Nutritional and agronomic benefits should be also given research and development attention supported by a multidisciplinary approach. Existing germplasms need to be extensively screened to find the best varieties for varied environments in SSA and acceptability for local cuisine. In this regard, 550 mungbean varieties from USDA and AVRDC are being screened for the best agronomic and nutritional traits in Senegal. In addition, variety screening is relatively inexpensive and provides immediate resources for growers, thereby promoting adoption.
Upon identifying the suite of biotic and abiotic constraints, it will be important to set priorities for breeding programs' focusing on incorporating disease resistance into the varieties identified as best adapted to the physical environment. Thus, innovative mungbean breeding and agronomic technologies can be utilized to develop new varieties with superior agronomic, adaptive, and nutritional traits suitable for current cropping systems in SSA. Increased production and adoption of mungbean can support sustainable production and improve the livelihoods of smallholder farmers in SSA.
-
About this article
Cite this article
Diatta AA, Abaye O, Battaglia ML, Leme JFDC, Seleiman M, et al. 2024. Mungbean [Vigna radiata (L.) Wilczek] and its potential for crop diversification and sustainable food production in Sub-Saharan Africa: a review.
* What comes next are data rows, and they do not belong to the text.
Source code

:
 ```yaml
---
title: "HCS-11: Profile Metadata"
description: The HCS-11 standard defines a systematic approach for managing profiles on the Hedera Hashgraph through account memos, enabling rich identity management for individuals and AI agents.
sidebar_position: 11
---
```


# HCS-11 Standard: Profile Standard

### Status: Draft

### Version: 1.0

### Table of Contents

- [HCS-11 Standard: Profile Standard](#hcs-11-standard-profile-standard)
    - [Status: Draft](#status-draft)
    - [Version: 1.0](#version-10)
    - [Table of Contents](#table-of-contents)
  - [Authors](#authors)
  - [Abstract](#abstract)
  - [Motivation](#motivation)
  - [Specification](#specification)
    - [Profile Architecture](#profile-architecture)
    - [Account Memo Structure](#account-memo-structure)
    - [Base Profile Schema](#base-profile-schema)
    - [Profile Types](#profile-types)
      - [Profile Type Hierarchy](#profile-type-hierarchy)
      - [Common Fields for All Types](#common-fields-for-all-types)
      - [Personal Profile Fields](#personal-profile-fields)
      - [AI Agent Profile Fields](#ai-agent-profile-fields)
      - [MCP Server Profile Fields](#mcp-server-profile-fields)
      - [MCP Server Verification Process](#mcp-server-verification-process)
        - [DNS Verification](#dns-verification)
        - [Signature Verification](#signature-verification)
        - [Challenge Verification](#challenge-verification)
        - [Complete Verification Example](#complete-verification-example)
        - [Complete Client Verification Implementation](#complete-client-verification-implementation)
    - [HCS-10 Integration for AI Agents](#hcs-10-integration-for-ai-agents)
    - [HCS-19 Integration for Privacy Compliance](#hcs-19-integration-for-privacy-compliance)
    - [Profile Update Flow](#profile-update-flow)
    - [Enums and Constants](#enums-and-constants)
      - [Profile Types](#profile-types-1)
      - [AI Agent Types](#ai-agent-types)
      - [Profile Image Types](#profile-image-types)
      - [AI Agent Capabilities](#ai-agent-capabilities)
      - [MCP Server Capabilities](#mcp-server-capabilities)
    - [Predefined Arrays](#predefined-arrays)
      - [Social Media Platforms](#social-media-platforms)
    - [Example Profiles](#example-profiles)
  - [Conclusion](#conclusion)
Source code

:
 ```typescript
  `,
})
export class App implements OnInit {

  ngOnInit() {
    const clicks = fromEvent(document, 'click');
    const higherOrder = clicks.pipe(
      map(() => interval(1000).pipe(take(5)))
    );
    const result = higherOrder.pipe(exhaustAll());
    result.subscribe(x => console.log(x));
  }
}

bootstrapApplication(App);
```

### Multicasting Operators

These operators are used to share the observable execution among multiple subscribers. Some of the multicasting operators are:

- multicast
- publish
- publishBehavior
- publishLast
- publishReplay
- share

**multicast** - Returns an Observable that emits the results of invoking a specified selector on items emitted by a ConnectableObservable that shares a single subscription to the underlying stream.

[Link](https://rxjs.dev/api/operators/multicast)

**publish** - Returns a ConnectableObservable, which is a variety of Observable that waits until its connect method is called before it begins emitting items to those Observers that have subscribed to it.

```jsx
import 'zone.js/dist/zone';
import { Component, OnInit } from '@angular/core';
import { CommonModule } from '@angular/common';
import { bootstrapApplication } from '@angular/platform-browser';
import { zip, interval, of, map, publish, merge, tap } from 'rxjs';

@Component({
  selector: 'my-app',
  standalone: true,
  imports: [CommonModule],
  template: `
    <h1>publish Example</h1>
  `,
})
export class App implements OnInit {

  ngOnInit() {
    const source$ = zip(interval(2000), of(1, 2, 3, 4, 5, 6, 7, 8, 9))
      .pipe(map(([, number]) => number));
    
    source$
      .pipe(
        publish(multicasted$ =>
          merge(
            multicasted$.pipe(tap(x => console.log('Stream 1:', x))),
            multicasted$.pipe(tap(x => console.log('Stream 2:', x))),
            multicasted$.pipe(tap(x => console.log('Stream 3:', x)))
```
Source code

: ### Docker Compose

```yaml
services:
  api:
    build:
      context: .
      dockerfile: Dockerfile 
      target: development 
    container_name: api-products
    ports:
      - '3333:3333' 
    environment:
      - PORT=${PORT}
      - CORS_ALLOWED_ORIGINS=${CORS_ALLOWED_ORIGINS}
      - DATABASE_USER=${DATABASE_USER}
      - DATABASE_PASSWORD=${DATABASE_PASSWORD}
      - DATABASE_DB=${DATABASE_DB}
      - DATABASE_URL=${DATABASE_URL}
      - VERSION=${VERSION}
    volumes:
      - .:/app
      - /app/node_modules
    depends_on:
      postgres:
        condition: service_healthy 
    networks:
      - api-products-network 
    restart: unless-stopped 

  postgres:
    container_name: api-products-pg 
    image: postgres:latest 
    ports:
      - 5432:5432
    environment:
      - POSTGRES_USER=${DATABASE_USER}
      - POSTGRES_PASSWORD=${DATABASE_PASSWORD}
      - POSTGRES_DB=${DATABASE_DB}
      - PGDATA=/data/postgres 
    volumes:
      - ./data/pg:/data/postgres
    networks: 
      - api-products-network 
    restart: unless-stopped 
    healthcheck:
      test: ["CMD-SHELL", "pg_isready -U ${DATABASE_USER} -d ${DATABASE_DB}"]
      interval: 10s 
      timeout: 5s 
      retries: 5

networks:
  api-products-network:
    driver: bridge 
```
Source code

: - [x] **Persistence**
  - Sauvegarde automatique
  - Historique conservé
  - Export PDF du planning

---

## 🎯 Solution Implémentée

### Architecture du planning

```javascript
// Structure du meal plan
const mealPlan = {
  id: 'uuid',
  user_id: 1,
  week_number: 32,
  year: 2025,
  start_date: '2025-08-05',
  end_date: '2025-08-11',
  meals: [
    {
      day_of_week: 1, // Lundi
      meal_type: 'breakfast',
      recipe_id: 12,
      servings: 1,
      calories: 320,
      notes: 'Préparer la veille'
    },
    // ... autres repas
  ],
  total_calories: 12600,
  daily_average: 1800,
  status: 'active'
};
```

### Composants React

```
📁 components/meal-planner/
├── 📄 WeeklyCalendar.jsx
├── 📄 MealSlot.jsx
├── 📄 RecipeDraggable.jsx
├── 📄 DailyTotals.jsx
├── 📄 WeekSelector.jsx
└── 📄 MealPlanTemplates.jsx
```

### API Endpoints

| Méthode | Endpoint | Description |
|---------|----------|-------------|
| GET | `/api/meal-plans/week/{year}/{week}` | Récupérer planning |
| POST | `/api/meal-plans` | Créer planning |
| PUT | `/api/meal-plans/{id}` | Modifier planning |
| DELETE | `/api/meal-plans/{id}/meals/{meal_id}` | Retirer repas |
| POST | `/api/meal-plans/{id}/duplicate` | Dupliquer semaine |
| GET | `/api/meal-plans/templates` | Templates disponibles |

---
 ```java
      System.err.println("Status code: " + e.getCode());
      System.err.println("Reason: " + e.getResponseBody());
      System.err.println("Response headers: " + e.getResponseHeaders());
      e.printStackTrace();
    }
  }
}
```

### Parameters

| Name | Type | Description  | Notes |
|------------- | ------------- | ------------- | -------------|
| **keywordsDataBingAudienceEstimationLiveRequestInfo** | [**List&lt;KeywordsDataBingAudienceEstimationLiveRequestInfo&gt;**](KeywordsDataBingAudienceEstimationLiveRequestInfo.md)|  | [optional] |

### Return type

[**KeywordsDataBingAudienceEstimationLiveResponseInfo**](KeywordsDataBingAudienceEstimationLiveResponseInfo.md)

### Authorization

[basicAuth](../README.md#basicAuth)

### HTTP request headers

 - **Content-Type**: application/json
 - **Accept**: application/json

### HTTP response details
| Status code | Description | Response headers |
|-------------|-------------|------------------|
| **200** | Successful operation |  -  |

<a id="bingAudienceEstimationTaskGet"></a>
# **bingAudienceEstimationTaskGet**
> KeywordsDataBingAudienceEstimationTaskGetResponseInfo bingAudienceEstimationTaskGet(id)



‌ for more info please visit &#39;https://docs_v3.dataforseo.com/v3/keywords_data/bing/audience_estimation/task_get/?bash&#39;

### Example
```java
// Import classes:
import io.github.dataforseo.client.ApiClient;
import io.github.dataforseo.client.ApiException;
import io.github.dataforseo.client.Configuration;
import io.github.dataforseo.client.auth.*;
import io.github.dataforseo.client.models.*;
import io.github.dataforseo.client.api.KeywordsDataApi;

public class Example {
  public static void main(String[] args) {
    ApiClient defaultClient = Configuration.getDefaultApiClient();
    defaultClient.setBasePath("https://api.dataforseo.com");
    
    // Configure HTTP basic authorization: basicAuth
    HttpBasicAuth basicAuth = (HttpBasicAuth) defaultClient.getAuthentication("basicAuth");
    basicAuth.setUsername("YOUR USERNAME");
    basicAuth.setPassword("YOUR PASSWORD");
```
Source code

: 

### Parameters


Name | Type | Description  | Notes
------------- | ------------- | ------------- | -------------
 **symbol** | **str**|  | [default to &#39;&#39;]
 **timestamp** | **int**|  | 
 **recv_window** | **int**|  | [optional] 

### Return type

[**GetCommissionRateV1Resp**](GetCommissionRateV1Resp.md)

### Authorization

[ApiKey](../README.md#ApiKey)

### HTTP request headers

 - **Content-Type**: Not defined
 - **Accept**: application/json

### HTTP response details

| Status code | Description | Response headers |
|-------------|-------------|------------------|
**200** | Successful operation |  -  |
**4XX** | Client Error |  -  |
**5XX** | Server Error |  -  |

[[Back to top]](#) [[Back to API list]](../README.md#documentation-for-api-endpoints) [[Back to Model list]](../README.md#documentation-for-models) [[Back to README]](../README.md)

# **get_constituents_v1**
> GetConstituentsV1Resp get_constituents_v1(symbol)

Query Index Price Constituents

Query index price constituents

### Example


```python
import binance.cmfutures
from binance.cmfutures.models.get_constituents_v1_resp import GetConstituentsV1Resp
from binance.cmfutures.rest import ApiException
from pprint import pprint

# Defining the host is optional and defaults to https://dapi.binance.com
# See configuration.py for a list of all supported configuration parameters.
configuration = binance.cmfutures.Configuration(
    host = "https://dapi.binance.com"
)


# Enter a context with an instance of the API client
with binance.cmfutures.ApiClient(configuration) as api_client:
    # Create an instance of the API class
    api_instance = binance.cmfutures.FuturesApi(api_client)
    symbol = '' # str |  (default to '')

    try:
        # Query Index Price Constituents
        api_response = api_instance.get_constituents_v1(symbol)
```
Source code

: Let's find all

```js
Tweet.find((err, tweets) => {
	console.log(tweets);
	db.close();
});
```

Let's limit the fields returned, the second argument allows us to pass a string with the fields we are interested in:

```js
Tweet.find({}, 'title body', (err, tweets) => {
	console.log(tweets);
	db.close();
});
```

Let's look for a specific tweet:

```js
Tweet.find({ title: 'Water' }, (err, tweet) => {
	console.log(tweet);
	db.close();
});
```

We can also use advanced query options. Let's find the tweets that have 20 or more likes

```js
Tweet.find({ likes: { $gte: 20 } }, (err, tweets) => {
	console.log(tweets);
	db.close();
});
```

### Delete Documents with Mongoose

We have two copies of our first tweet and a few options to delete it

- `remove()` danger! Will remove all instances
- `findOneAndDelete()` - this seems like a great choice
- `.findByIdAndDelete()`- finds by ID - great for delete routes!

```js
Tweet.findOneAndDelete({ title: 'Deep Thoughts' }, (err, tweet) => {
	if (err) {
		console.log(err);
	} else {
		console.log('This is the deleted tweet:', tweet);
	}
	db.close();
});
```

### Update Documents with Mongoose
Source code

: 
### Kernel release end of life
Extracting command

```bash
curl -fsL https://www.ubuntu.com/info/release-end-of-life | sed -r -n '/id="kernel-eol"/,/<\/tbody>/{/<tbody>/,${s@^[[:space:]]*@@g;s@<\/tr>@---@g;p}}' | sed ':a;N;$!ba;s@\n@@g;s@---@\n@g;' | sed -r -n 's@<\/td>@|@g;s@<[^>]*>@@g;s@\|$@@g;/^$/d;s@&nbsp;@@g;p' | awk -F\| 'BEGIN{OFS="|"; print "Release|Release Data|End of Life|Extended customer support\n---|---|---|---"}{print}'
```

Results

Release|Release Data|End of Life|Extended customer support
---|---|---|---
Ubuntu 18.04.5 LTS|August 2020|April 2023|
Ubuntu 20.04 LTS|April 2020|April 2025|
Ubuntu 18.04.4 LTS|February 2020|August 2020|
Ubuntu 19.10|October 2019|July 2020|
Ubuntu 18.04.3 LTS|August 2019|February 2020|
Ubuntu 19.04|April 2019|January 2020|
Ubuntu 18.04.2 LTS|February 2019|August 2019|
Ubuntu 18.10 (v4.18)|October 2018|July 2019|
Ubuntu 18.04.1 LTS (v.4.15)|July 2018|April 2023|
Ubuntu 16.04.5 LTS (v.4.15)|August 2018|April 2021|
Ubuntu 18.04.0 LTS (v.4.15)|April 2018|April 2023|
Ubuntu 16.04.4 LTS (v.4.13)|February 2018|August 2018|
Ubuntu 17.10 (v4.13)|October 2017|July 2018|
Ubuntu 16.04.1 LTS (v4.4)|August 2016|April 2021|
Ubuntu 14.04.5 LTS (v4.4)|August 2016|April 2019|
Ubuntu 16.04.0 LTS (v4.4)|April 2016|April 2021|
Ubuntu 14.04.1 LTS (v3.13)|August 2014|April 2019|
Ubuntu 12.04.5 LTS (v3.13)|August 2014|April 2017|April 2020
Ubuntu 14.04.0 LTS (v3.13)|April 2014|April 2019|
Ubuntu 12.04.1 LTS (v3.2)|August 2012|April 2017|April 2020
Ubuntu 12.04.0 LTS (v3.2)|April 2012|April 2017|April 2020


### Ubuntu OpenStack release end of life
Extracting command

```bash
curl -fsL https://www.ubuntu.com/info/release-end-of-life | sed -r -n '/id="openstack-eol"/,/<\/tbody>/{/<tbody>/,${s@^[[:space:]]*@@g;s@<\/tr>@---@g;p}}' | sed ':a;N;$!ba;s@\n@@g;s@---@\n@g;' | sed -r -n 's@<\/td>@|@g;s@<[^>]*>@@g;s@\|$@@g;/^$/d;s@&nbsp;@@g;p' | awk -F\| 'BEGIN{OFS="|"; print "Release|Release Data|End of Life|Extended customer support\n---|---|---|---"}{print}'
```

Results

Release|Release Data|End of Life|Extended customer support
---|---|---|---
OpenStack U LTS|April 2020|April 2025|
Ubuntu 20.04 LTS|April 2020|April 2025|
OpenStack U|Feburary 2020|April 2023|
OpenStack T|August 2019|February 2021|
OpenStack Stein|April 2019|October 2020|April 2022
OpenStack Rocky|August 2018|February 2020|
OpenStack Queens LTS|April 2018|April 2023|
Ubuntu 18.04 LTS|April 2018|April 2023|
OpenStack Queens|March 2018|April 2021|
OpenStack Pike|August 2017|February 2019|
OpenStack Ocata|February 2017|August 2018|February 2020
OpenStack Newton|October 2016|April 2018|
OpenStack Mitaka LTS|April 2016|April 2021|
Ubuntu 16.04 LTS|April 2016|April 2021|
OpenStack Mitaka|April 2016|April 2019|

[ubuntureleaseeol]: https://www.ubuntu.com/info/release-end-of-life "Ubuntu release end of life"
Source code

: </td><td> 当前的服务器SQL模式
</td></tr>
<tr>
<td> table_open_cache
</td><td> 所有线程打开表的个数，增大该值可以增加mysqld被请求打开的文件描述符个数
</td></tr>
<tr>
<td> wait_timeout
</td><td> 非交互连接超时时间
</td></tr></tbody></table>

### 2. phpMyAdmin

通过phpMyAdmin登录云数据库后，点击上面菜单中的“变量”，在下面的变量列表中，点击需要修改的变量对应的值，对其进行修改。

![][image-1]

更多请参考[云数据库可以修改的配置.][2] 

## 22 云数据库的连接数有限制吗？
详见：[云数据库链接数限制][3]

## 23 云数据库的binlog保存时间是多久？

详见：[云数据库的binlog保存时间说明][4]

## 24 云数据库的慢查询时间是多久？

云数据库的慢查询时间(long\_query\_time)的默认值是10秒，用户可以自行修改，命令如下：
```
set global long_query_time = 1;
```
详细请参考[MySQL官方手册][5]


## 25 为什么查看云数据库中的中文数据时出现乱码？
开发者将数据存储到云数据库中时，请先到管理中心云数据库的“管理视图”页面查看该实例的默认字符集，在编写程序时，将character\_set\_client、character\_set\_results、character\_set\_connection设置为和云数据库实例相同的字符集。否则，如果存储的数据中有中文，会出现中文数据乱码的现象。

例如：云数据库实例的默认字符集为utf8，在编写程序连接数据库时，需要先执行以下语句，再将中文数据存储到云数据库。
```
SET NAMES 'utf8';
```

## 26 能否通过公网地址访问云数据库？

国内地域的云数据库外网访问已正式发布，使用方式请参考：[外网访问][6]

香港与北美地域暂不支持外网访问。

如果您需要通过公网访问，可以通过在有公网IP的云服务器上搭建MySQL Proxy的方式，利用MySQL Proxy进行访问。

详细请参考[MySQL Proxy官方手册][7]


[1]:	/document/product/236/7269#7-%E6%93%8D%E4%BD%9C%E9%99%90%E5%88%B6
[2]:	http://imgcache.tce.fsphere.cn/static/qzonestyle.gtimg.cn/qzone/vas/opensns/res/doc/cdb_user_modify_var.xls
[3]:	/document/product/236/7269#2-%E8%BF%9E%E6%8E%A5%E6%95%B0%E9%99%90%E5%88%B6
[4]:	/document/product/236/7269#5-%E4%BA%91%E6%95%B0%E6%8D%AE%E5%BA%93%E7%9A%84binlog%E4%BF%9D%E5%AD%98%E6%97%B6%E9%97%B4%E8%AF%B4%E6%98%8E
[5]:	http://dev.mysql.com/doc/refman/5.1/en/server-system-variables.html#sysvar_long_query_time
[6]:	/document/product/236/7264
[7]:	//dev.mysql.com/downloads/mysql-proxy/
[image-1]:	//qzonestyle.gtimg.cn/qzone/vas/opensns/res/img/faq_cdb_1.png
Technology in Agronomy 4: e031 doi: 10.48130/tia-0024-0030
Mungbean [Vigna radiata (L.) Wilczek] and its potential for crop diversification and sustainable food production in Sub-Saharan Africa: a review
- Received: 26 August 2024
- Revised: 06 October 2024
- Accepted: 12 October 2024
- Published online: 26 November 2024
Abstract: Mungbean [Vigna radiata (L.) Wilczek] is an important tropical legume mainly cultivated in South and East Asia but remains a minor grain legume in Sub-Sahara Africa (SSA). It has considerable potential for improving soil fertility and enhancing food security for smallholder farmers. Mungbean's short-duration growth cycle, symbiotic atmospheric nitrogen fixation, adaptation to hot and drought conditions, and low input requirements, make it suitable for rain-fed smallholder production systems of SSA. Its versatility as a short-duration crop makes it an ideal candidate for crop diversification, providing smallholder farmers with an additional income source and improving resilience against climate variability, which could contribute to promoting long-term agricultural sustainability. Having similar nutritional content to cowpea and dry beans, mungbean could perform better under semi-arid conditions due to its lower rate of flower and pod abscission. The legume is an important source of protein, carbohydrates, minerals, and vitamins and has lower phytic acid content than other legumes and staple cereals in SSA. Mungbean seeds can be eaten with cereals, processed to make dhals, sprouts, noodles, soups, desserts, and protein- and iron-rich supplements for children. This review highlights the agronomic traits of mungbean, focusing on its biological and ecological characteristics, its positive effects on soil health and the environment, as well as its nutritional and health benefits in SSA. Additionally, it discusses the key challenges to mungbean production in the region. The paper explores the use of genetic resources and genomic tools to enhance mungbean varieties' productivity and adaptability in SSA.